▸ **EXERCISE INSTRUCTIONS**:
Copy out the press release about the California Assembly's health insurance rate bill word for word, in full.

-- SOURCE PASSAGE follows --

California Assembly Passes Health Insurance Rate Regulation Bill 44-7

Legislation To Rein In Health Insurance Premiums Could Save Californians Billions

SANTA MONICA, Calif., June 2, 2011 /PRNewswire-USNewswire/ -- With only seven lawmakers voting against the hotly contested measure, the California Assembly has passed AB 52 (Feuer), which would subject health insurance companies to the same kind of vigorous rate regulation currently in place for auto and homeowners insurance companies in California. Prior to the vote the entire Republican caucus walked off the floor of the Assembly, and the only Democrats who spoke against the bill, Assemblymen Calderon and Solorio, did not vote on the measure. At last count, 44 Democrats voted in support of the bill; six Republicans and one Democrat were the only lawmakers to vote with the insurance lobby opposing the bill. The remaining Assembly members abstained.

"Californians want health insurance companies to be reined in and regulated, and California lawmakers know that," said Consumer Watchdog's Executive Director Doug Heller. "Even the politicians siding with the insurance industry did not want to register a no vote that would make their constituents wonder why they voted against health insurance reform."

-- SOURCE PASSAGE concluded --
-- SUPPLIED ENTRIES follows --

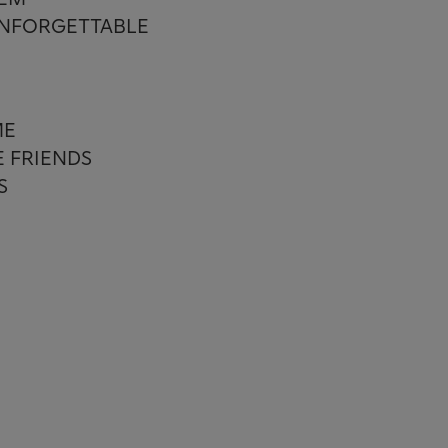
 UNFORGETTABLE
ME
E FRIENDS
S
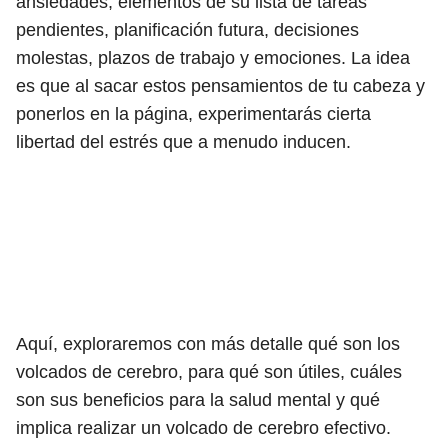
ansiedades, elementos de su lista de tareas
pendientes, planificación futura, decisiones
molestas, plazos de trabajo y emociones. La idea
es que al sacar estos pensamientos de tu cabeza y
ponerlos en la página, experimentarás cierta
libertad del estrés que a menudo inducen.
Aquí, exploraremos con más detalle qué son los
volcados de cerebro, para qué son útiles, cuáles
son sus beneficios para la salud mental y qué
implica realizar un volcado de cerebro efectivo.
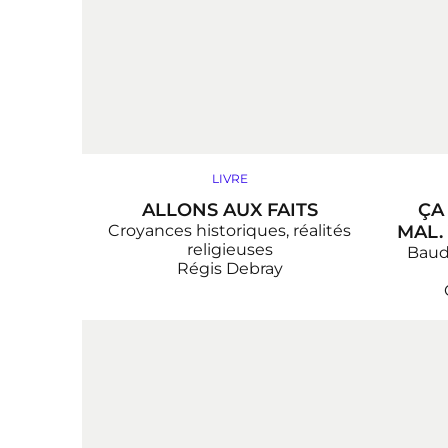
LIVRE
ALLONS AUX FAITS
ÇA
Croyances historiques, réalités
MAL.
religieuses
Baude
Régis Debray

-- SUPPLIED ENTRIES concluded --

▸ **ANSWER SPACE**:
California Assembly Passes Health Insurance Rate Regulation Bill 44-7

Legislation To Rein In Health Insurance Premiums Could Save Californians Billions

SANTA MONICA, Calif., June 2, 2011 /PRNewswire-USNewswire/ -- With only seven lawmakers voting against the hotly contested measure, the California Assembly has passed AB 52 (Feuer), which would subject health insurance companies to the same kind of vigorous rate regulation currently in place for auto and homeowners insurance companies in California. Prior to the vote the entire Republican caucus walked off the floor of the Assembly, and the only Democrats who spoke against the bill, Assemblymen Calderon and Solorio, did not vote on the measure. At last count, 44 Democrats voted in support of the bill; six Republicans and one Democrat were the only lawmakers to vote with the insurance lobby opposing the bill. The remaining Assembly members abstained.

"Californians want health insurance companies to be reined in and regulated, and California lawmakers know that," said Consumer Watchdog's Executive Director Doug Heller. "Even the politicians siding with the insurance industry did not want to register a no vote that would make their constituents wonder why they voted against health insurance reform."